**EXTRAIT DU DOCUMENT:**
# # # # #
Entre le mal et le pire, « il se passe un truc » !

De retour d’Israël, dans un avion et d’une formule [1], Macron aura donc adressé, ou plutôt expédié, sa réponse au puissant mouvement social qui ébranle la France depuis plus d’un an et demi. Les 63 actes des Gilets jaunes et les 55 jours de grèves contre le projet de réforme des retraites ont été déquillés de la façon dont on doit probablement congédier une domesticité rebelle : « si vous n’êtes pas contents allez voir ailleurs ! ». Traduit dans les termes souples qu’autorisent l’élégance de la fonction présidentielle et le génie propre de celui qui l’occupe cela a donné : « Mais allez en dictature ! (…) essayez la dictature et vous verrez ! ».

Qu’un mal ne soit pas vraiment un mal si l’on peut concevoir, et même expérimenter, un mal encore plus grand est une idée qui n’a jamais consolé personne, tant le pire est à notre disposition et que nous n’envisageons pas de devoir choisir entre lui et le mal. D’autant moins que l’alternative est ici mal formulée.

Craindre de ne « plus être dans une démocratie » (jugement négatif), ce n’est bien sûr nullement affirmer qu’une « dictature se serait installée ». C’est simplement s’affecter de manière assez élémentaire de quelques questions portant, par exemple, sur la protection suspecte dont bénéficient des usurpateurs de fonction ou sur les atteintes à la liberté de diffusion de l’information (loi sur les fake news). C’est sans doute aussi se défier désormais de la parole d’un ministre de l’intérieur et exiger la vérité sur les morts de Zineb Redouane, de Steve Canico ou de Cédric Chouviat. C’est très certainement décider de comptabiliser minutieusement les violences policières (David Dufresne) bien qu’il soit affirmé qu’elles n’existent pas puisqu’elles sont précisément « policières » et que nous sommes dans un état de droit.
# # # # #
**LIGNES AFFICHÉES:**

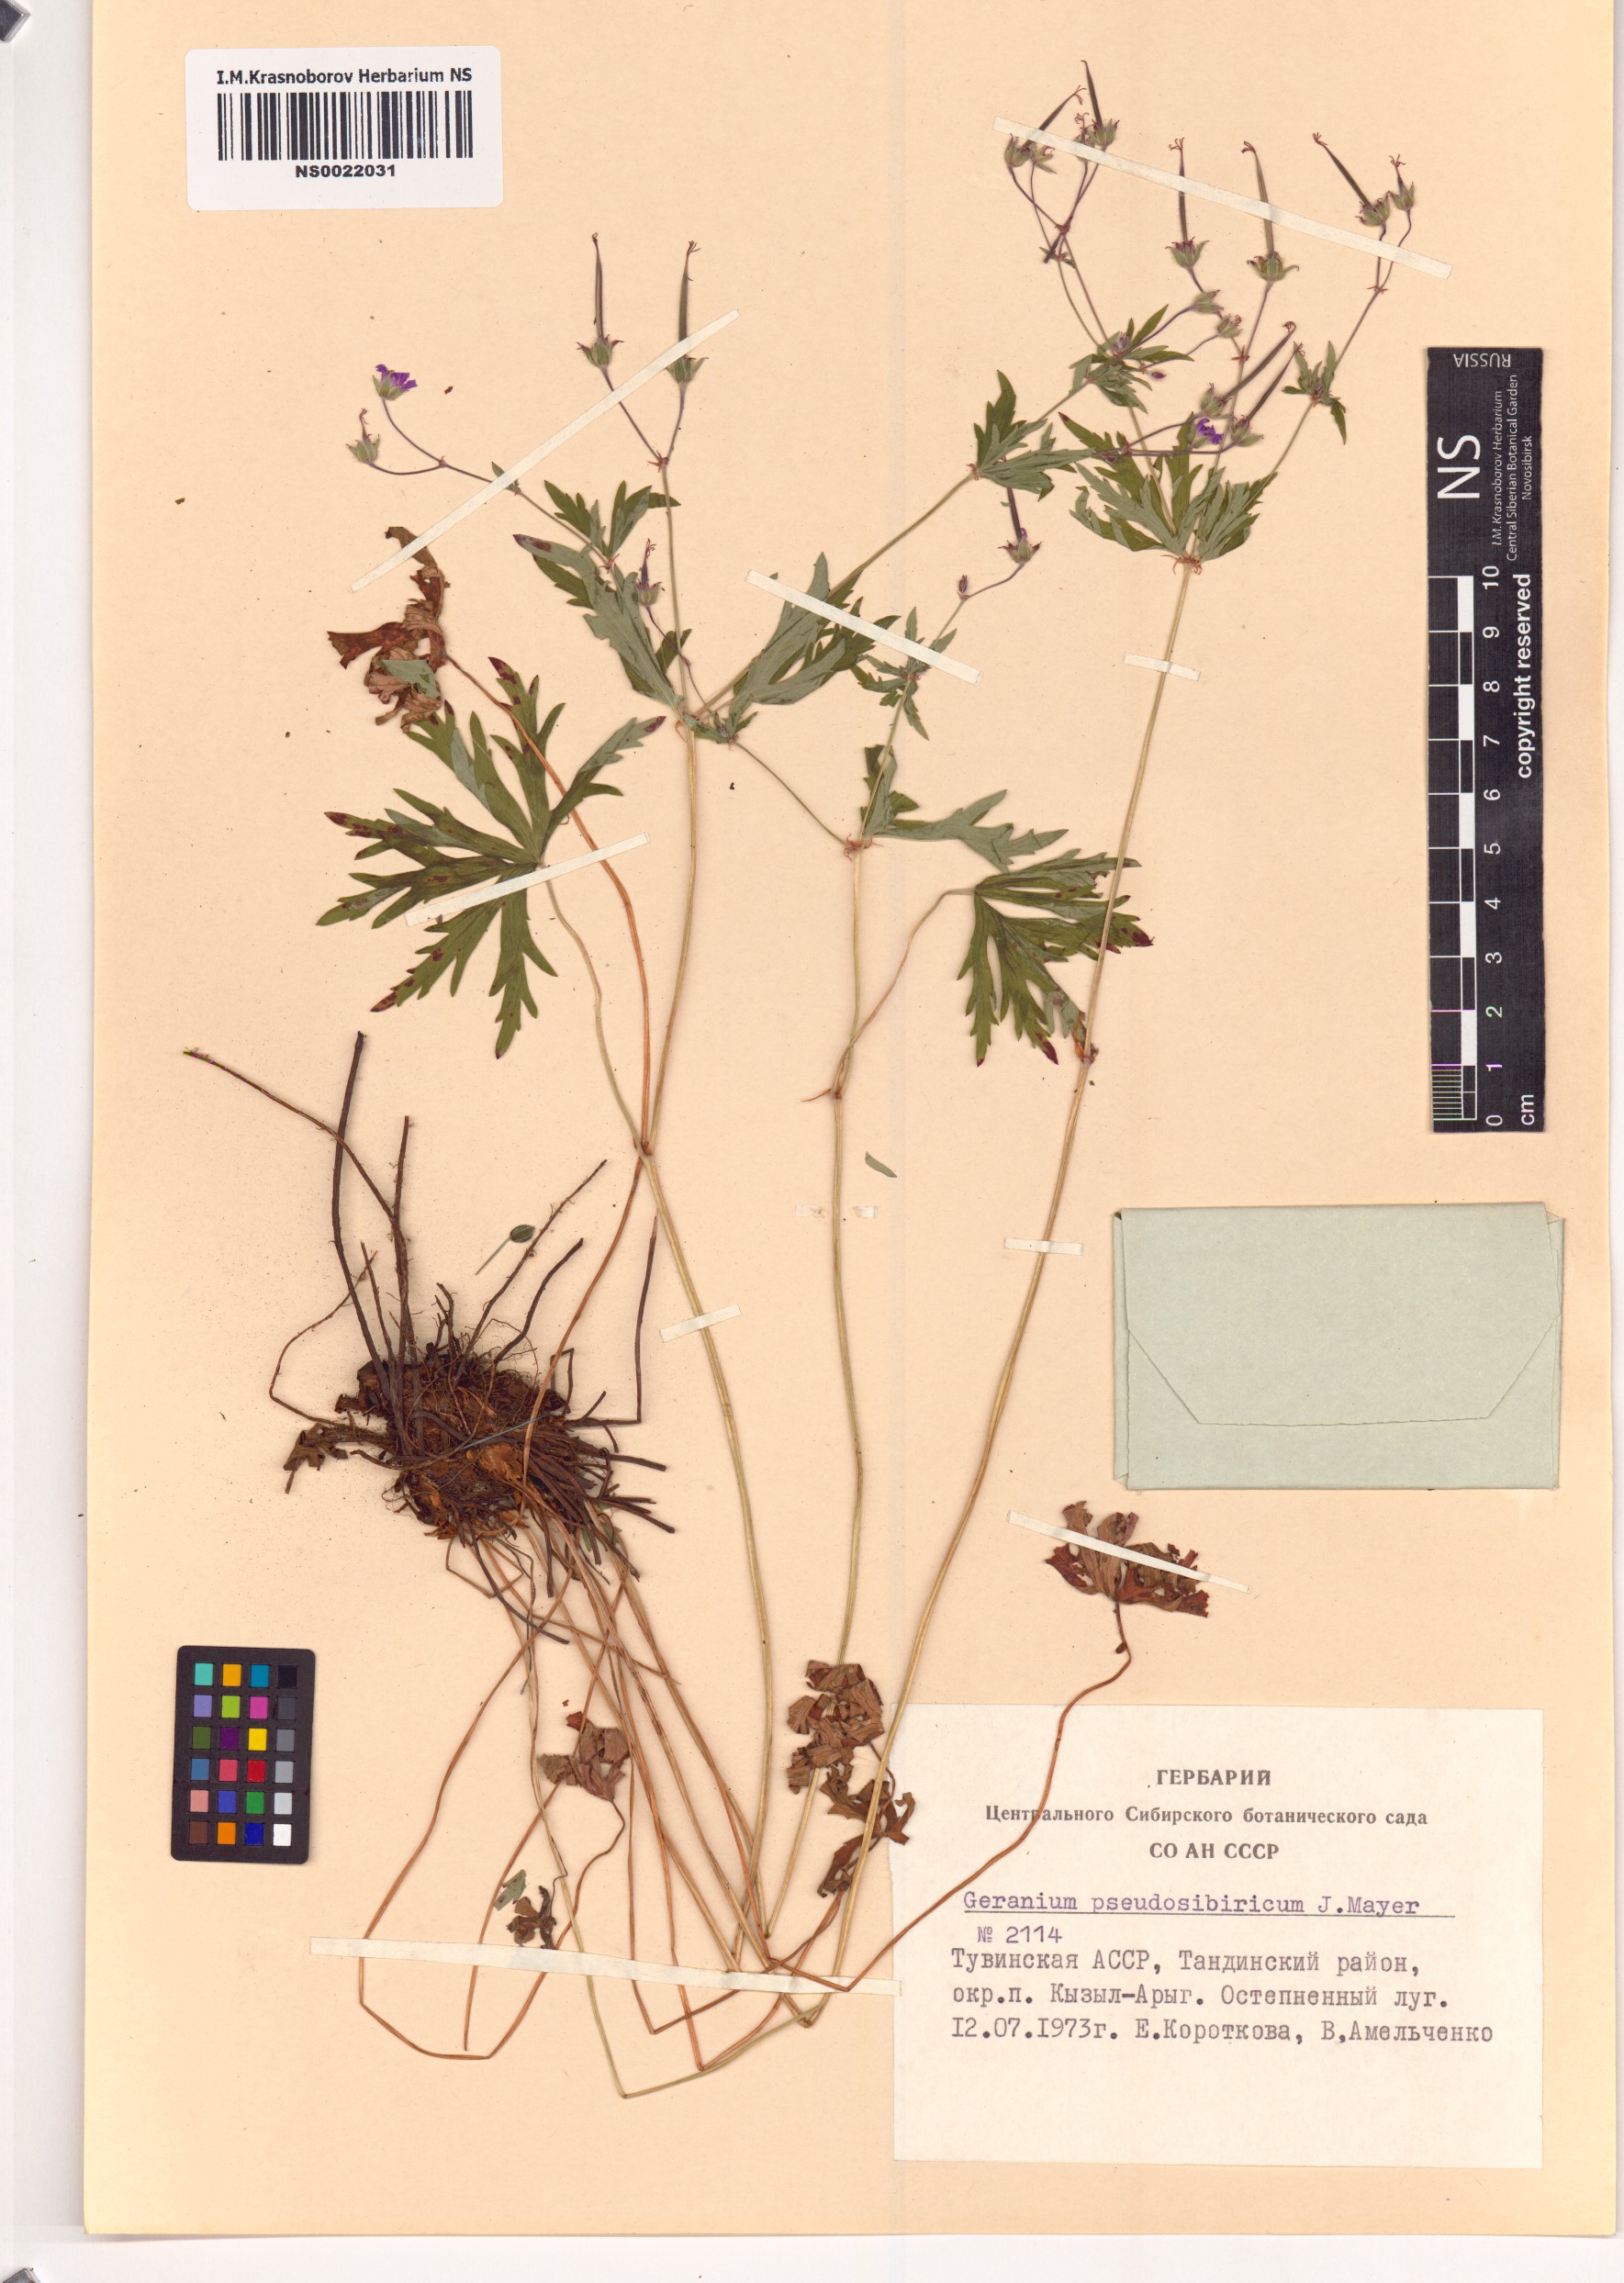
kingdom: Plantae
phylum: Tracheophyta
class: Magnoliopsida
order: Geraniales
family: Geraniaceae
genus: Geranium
# # # # #
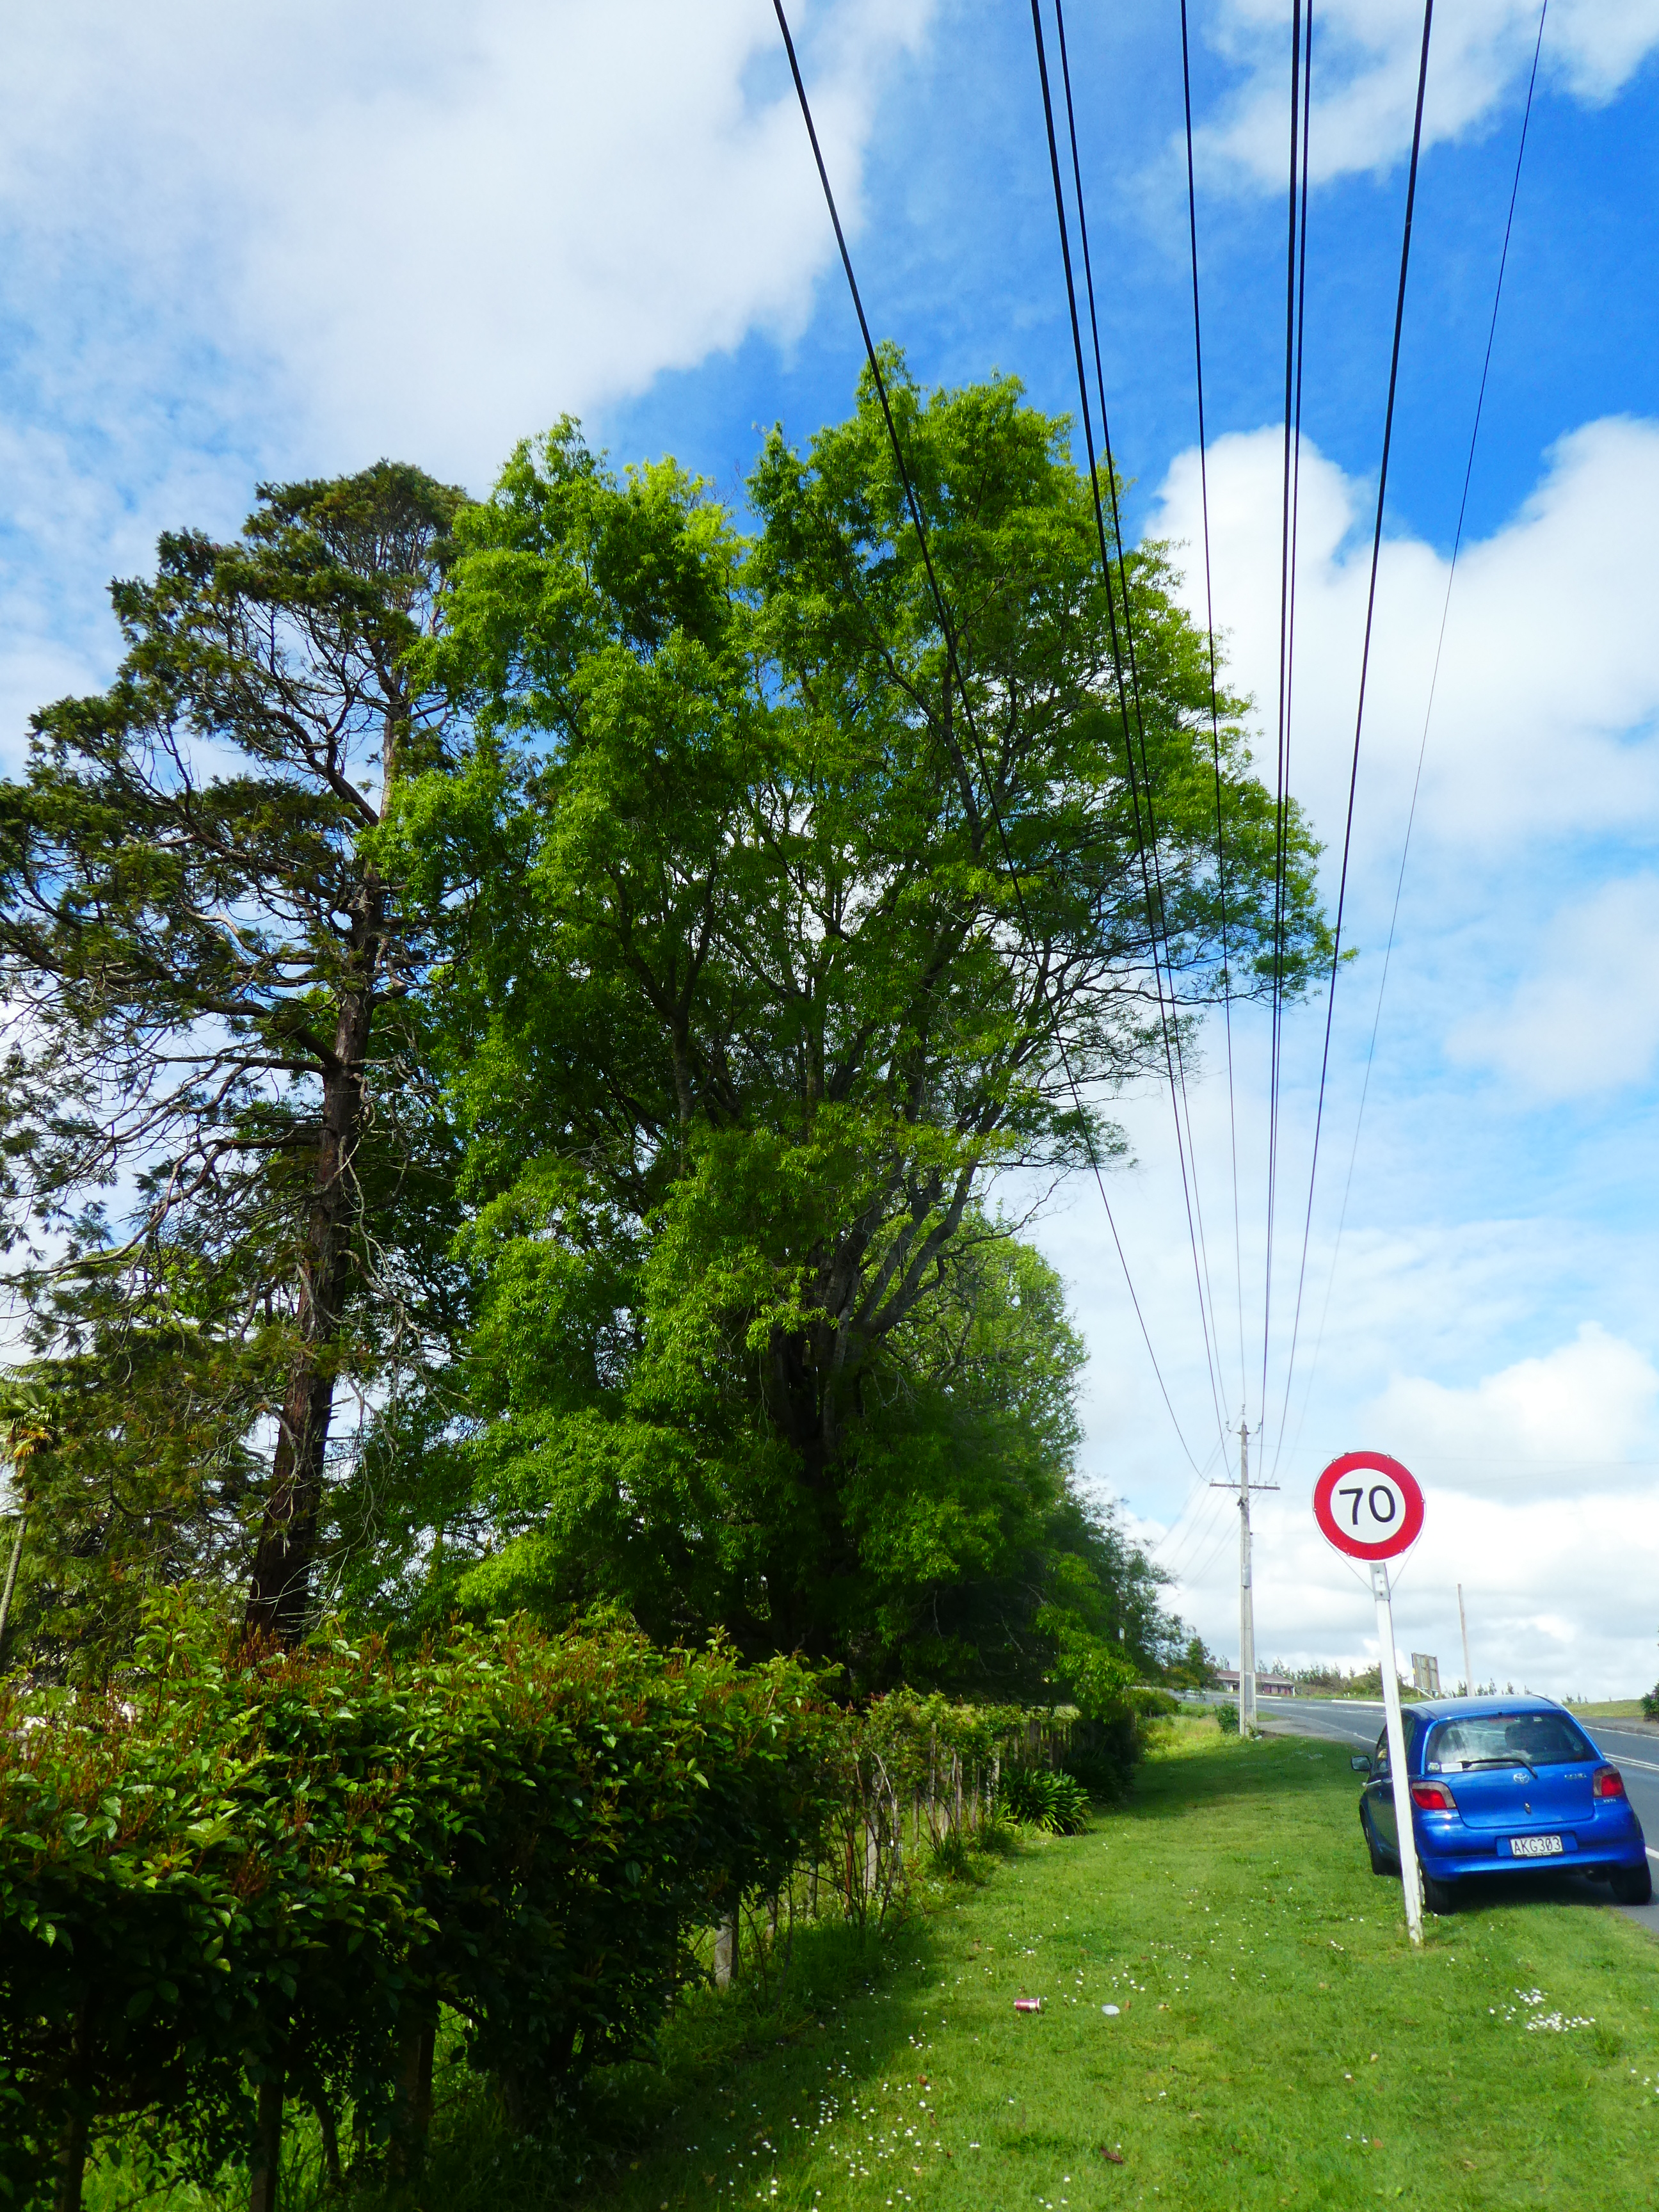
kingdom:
# # # # #
**LISTE DES TÂCHES:**
(A) Répondez aux questions suivantes à partir de l'extrait du document.
(i) De quel pays Macron revenait-il lorsqu'il a adressé sa réponse au mouvement social ?
(ii) Combien de jours de grèves contre le projet de réforme des retraites l'extrait mentionne-t-il ?
(iii) Quelle loi l'extrait cite-t-il au sujet des atteintes à la liberté de diffusion de l'information ?
(B) Transcrivez fidèlement le passage de l'extrait du document qui commence aux mots "Qu’un mal ne" et s'arrête après les mots "ici mal formulée.".

**RÉPONSES COMPLÈTES:**
(A)
(i) D'Israël.
(ii) 55 jours.
(iii) La loi sur les fake news.

(B)
Qu’un mal ne soit pas vraiment un mal si l’on peut concevoir, et même expérimenter, un mal encore plus grand est une idée qui n’a jamais consolé personne, tant le pire est à notre disposition et que nous n’envisageons pas de devoir choisir entre lui et le mal. D’autant moins que l’alternative est ici mal formulée.